ENREKANG — Puluhan guru di Kabupaten Enrekang mendapat pelatihan khusus administrasi berbasis digital di tengah tuntutan tata kelola pendidikan modern. Workshop yang digagas Himpunan Mahasiswa Administrasi Pendidikan Universitas Negeri Makassar (UNM) ini berlangsung di Ruang Pola Kantor Bupati Enrekang, Minggu (2/8/2026).
Kegiatan ini menjadi ruang berbagi pengetahuan sekaligus penguatan kapasitas guru dalam menghadapi transformasi digital di bidang administrasi pendidikan.
Kepala Dinas Pendidikan dan Kebudayaan Kabupaten Enrekang, Erik, menegaskan bahwa hampir seluruh layanan administrasi pendidikan saat ini bertumpu pada data digital. Mulai dari perencanaan, penganggaran, pendataan peserta didik, pemetaan mutu pendidikan, hingga evaluasi program.
Menurut Erik, data digital yang akurat menjadi fondasi penting dalam penyusunan kebijakan pendidikan. Keputusan pemerintah akan semakin tepat sasaran apabila didasarkan pada data yang valid, mutakhir, dan mudah diakses.
Ia menambahkan, sistem administrasi digital juga mendukung prinsip good governance melalui tata kelola yang lebih transparan, akuntabel, efisien, dan mudah ditelusuri.
Penerapan administrasi digital memberikan dampak nyata bagi sekolah dan guru. Pekerjaan administrasi menjadi lebih cepat, dokumen lebih mudah disimpan dan dicari kembali, serta risiko kehilangan arsip dapat diminimalkan.

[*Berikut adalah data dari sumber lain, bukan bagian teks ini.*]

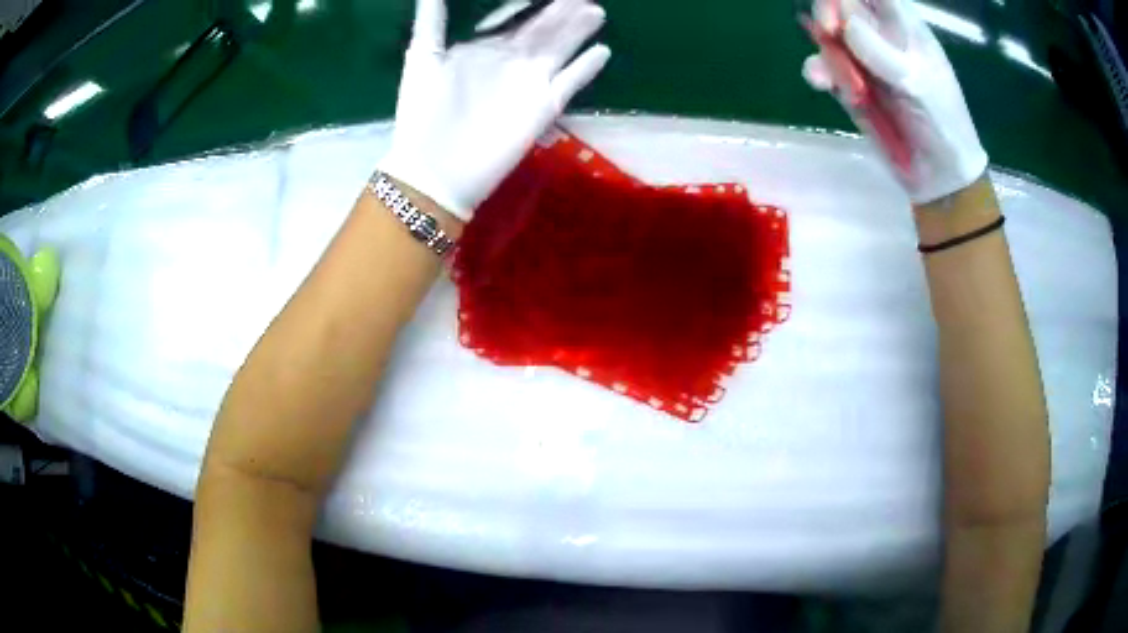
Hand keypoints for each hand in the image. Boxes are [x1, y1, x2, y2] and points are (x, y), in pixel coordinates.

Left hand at [380, 0, 610, 221]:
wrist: (435, 170)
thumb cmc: (423, 112)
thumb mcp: (423, 57)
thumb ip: (432, 19)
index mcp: (481, 48)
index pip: (512, 17)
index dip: (528, 0)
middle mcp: (509, 61)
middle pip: (542, 29)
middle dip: (561, 10)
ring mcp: (529, 84)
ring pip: (560, 48)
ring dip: (577, 29)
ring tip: (596, 10)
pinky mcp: (544, 107)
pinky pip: (571, 82)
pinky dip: (586, 68)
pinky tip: (603, 51)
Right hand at [802, 0, 987, 204]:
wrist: (938, 175)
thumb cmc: (943, 124)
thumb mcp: (920, 85)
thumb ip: (884, 53)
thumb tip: (847, 24)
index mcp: (904, 26)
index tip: (840, 13)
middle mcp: (881, 35)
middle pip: (843, 5)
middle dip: (830, 13)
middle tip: (828, 30)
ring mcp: (863, 59)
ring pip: (828, 35)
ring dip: (825, 49)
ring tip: (838, 76)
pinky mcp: (850, 85)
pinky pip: (823, 67)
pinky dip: (818, 72)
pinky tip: (822, 83)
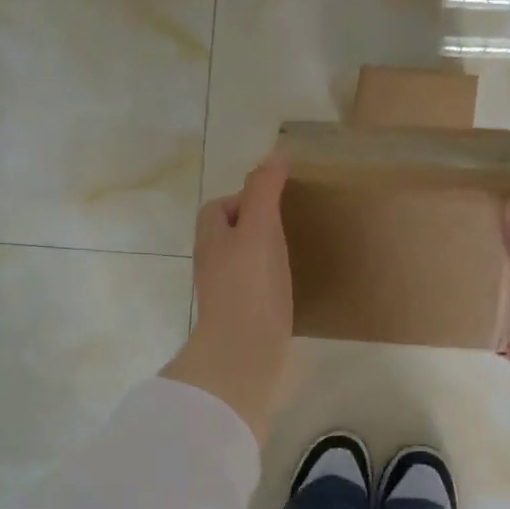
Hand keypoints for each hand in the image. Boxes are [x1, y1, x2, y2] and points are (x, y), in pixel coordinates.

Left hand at [161, 154, 293, 442]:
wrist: (244, 355)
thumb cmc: (250, 286)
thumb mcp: (259, 228)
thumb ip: (264, 190)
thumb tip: (275, 154)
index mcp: (212, 238)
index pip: (219, 207)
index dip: (243, 198)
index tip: (277, 200)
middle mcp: (214, 264)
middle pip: (231, 235)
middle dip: (256, 226)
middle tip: (292, 225)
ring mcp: (227, 294)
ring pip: (245, 262)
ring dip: (266, 255)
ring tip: (297, 252)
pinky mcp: (244, 318)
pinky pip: (257, 289)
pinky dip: (273, 283)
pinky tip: (295, 287)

"Kolaborasi antarunit kerja menjadi lebih efektif. Di sisi lain, penggunaan dokumen digital turut mendukung gerakan ramah lingkungan melalui pengurangan penggunaan kertas (paperless)," jelas Erik dalam sesi pemaparan.
Dalam kesempatan tersebut, Erik juga memberikan apresiasi kepada para operator sekolah yang selama ini menjadi garda terdepan dalam menyiapkan dan mengelola data pendidikan. Peran operator sekolah dinilai sangat substansial karena kualitas data yang mereka hasilkan menjadi dasar berbagai layanan, program, hingga kebijakan pemerintah.
Kepala Kantor Cabang Dinas (KCD) Pendidikan Wilayah X Sulawesi Selatan, Tien Suharti, menekankan bahwa transformasi digital harus diikuti dengan peningkatan kompetensi sumber daya manusia. Guru dan tenaga kependidikan diharapkan mampu beradaptasi dengan berbagai platform digital.
"Guru tidak hanya dituntut mampu mengajar, tetapi juga mampu mengelola informasi, data, dan administrasi secara efektif sebagai bagian dari peningkatan kualitas layanan pendidikan," ujar Asisten Bidang Perekonomian dan Pembangunan Setda Enrekang, Gaswan, saat membuka acara mewakili Bupati Enrekang.
Senada dengan itu, Dosen Administrasi Pendidikan UNM, Ahlun Ansar, menjelaskan bahwa administrasi pendidikan merupakan salah satu pilar penting dalam mendukung mutu penyelenggaraan pendidikan. Pemanfaatan teknologi digital tidak hanya meningkatkan efisiensi administrasi, tetapi juga memperkuat proses perencanaan, pengorganisasian, pelaksanaan, hingga evaluasi program sekolah secara berkelanjutan.
Melalui workshop ini, para peserta memperoleh pemahaman mengenai konsep administrasi sekolah digital, pengelolaan data pendidikan, serta praktik-praktik administrasi yang adaptif terhadap perkembangan teknologi.
Kegiatan yang diinisiasi mahasiswa UNM yang tengah menjalani Kuliah Kerja Nyata (KKN) di Kabupaten Enrekang ini diharapkan mampu mendukung terwujudnya tata kelola sekolah yang semakin efektif, akuntabel, dan berorientasi pada peningkatan mutu layanan pendidikan di daerah tersebut.